Cell biology is adding a new dimension to the study of plant pathogen interactions involving the important plant pathogen Phytophthora infestans. The ability to transform P. infestans with fluorescent protein tags and protein fusions and infect plants expressing different fluorescent tags or fusions paves the way for a wide range of cell biological studies.

Biotrophy and the development of haustoria by Phytophthora infestans

The biotrophic phase of growth is a particular focus of the P. infestans research conducted at SCRI as it represents a point of vulnerability and the stage at which the pathogen must exert the most control over the host responses. The formation of haustoria is crucial for the establishment of biotrophy. A recently identified transmembrane protein appears to be essential to haustorial development. We have shown that the protein is specifically localised to the haustoria using confocal imaging of an mRFP fusion form of the protein expressed in transgenic P. infestans.

Phytophthora infestans effector translocation

The P. infestans Avr protein, pAvr3a, contains a conserved motif known to be involved in protein translocation from the malaria parasite into the infected blood cells. The P. infestans pAvr3a is detected by the plant resistance protein within the plant cell cytoplasm and the RXLR-EER motif is required for that interaction to occur. mRFP tagged pAvr3a is localised to the haustoria. Forms of pAvr3a in which the RXLR-EER motif has been mutated accumulate to much higher levels around haustoria (as seen with mRFP fusions) than the wild type, suggesting that the mutant forms can no longer translocate from the extra-haustorial space into the plant cell.
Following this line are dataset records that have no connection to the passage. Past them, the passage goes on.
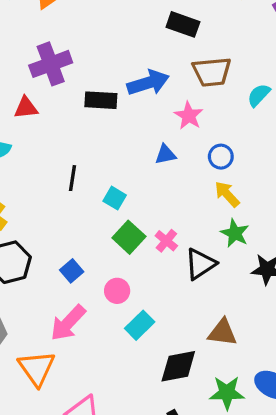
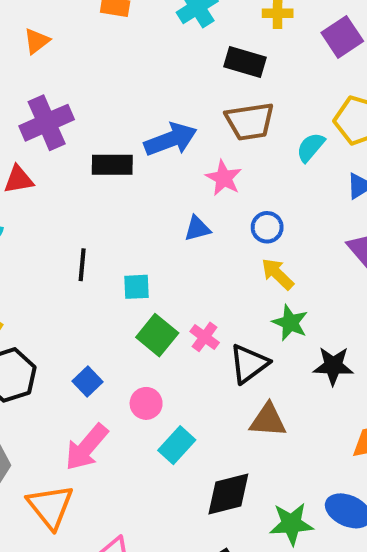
black rectangle: (183, 24) -> (245, 62), moved
cyan square: (115, 198) -> (136, 287), turned -30
brown triangle: (223, 332) -> (268, 420), moved

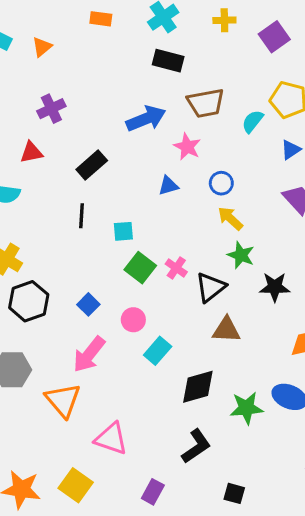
black rectangle: (245, 62) -> (168, 61), moved
purple cross: (47, 123) -> (51, 109), size x0.7
black rectangle: (112, 165) -> (92, 165), moved, turned -40

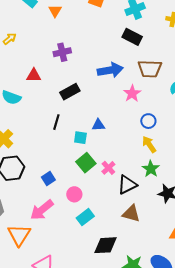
orange triangle: (42, 47) -> (55, 11), turned -32
purple cross: (51, 109) -> (62, 52), moved
blue triangle: (168, 186) -> (98, 125), moved

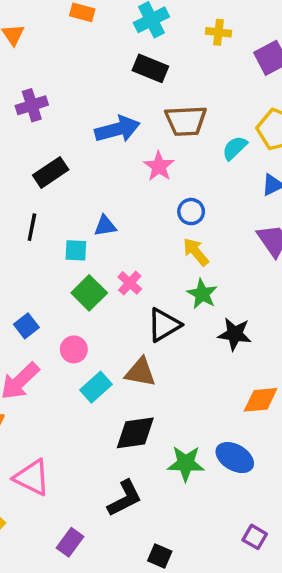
pink cross: (108, 168) -> (130, 283), moved
brown triangle: (131, 214) -> (140, 372), moved

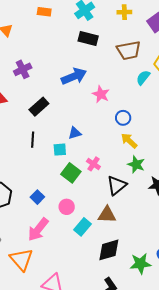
brown trapezoid: (186, 121) -> (129, 50), moved

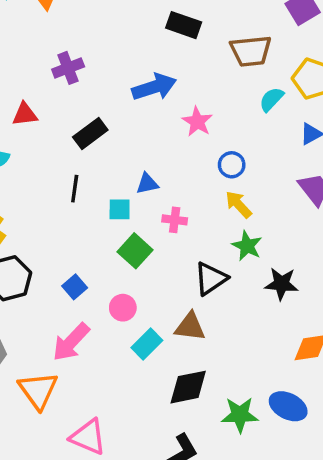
pink cross: (93, 164) -> (175, 220), moved, turned -32

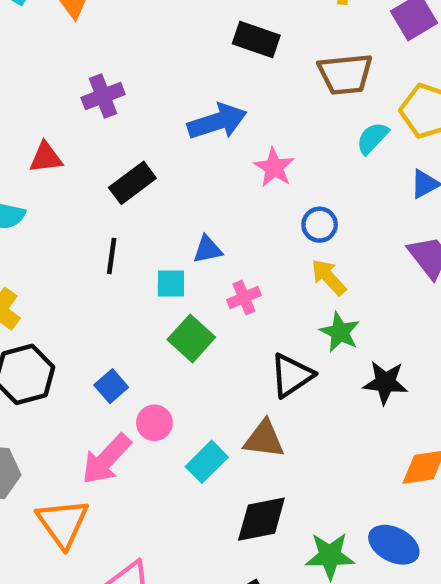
pink cross: (175, 220) -> (244, 297), turned -30
pink circle: (123, 308) -> (154, 423), moved

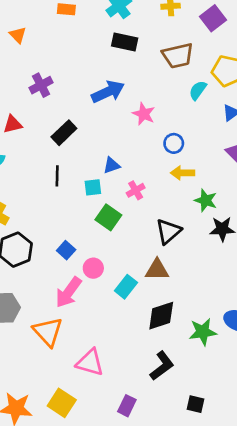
yellow arrow: (329, 277) -> (182, 173), turned -40
green star: (340, 332) -> (206, 200), moved

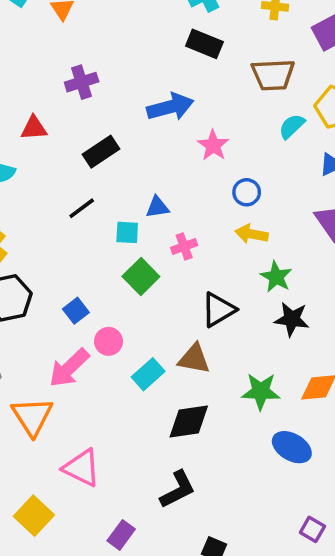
black line: (57, 176) -> (82, 208), turned 42
green star: (203, 332) -> (261, 391), moved

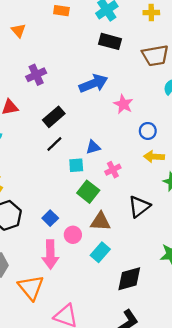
black line: (82, 208) -> (54, 144), moved
brown triangle: (194, 359) -> (100, 222), moved
pink arrow: (69, 368) -> (50, 254), turned -40

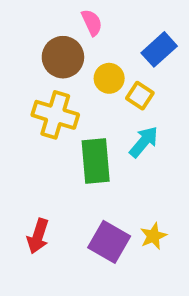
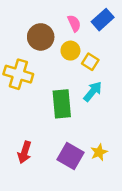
pink semicircle: (92, 23) -> (74, 23), moved
blue rectangle: (159, 49) -> (103, 20), moved
yellow cross: (55, 115) -> (18, 74), moved

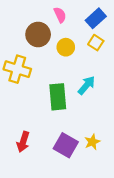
pink semicircle: (74, 23) -> (60, 15), moved
yellow square: (90, 62) -> (96, 43), moved

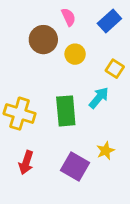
yellow square: (96, 43) -> (115, 69), moved
yellow cross: (17, 69) -> (20, 114), moved
yellow star: (92, 142) -> (105, 151), moved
The development of cell biological techniques for observing effector delivery and plant responses is important for EU Bioexploit, BBSRC Crop Science Initiative and Scottish Government systems biology grants and Scottish Government work packages.

Extracellular plant HR activator Cathepsin B

A Cathepsin B homologue was found to be involved in the hypersensitive response to P. infestans. Cathepsin B is involved in apoptosis in animals; it moves from the lysosome to the cytoplasm to execute or regulate cell death responses. To determine where the plant Cathepsin B was localised fluorescent protein fusions to Nicotiana benthamiana Cathepsin B were expressed transiently in leaves. N. benthamiana Cathepsin B appeared to be an extracellular protein. Co-expression with a plasma membrane marker, GFP-LTi, and treatment with the inhibitor of protein secretion, Brefeldin A, in addition to biochemical assays confirmed the extracellular nature of plant Cathepsin B.